Plan is to switch to NRPE checks for a Nagios-compatible monitoring solution.
Documentation and architecture choices are needed to guide monitoring contributions for new services.
Some questions to solve
Question | Plan |
Check scripts provisioning | Each Salt role has a monitoring unit to deploy the scripts |
Check scripts location | Somewhere in libexec like /usr/local/libexec/monitoring -> can we use a new entry in /map.jinja for common path across servers? |
Check format | Nagios NRPE with exit codes 0, 1, 2 or 3 |
Common library | Overkill for portable NRPE checks, library would have just the exit codes.
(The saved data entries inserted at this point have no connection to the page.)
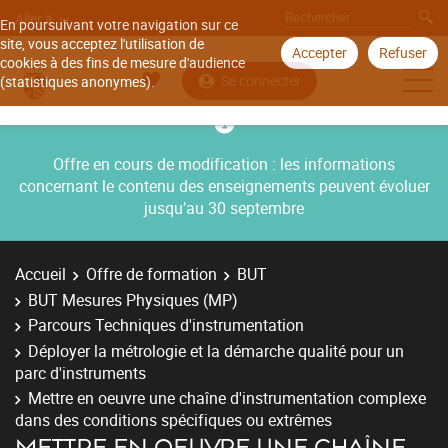
Aller à
En poursuivant votre navigation sur ce
site, vous acceptez l'utilisation de
Accepter
Refuser
cookies à des fins de mesure d'audience
Se connecter
(statistiques anonymes).
Offre en cours de modification : les informations
concernant le contenu des enseignements peuvent évoluer
jusqu’au 30 septembre
Accueil
Offre de formation
BUT
BUT Mesures Physiques (MP)
Parcours Techniques d'instrumentation
Déployer la métrologie et la démarche qualité pour un
parc d'instruments
Mettre en oeuvre une chaîne d'instrumentation complexe
dans des conditions spécifiques ou extrêmes
METTRE EN OEUVRE UNE CHAÎNE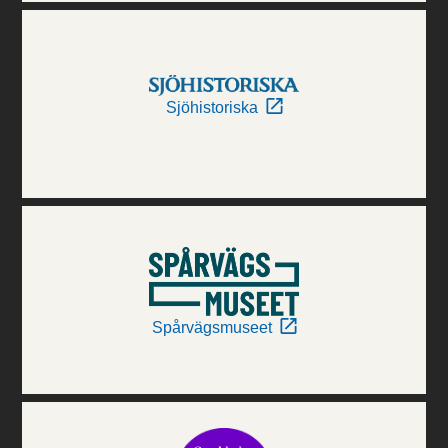
Sjöhistoriska
Spårvägsmuseet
Need to maintain it in different languages like Bash and Python |
Test suite for checks | Spawn a container with a specific scenario, check output with bats |
Minimal expected deliverable right now | monitoring/files/check_* so check idea isn't lost, we'll add file.managed deploy logic later |
NRPE exit codes
0 | SUCCESS | |
1 | WARNING | Any error to check after the critical ones. |
2 | CRITICAL | If the service is production, some feature is broken. |
3 | UNKNOWN | Something is missing for the check to run properly and determine success or failure. |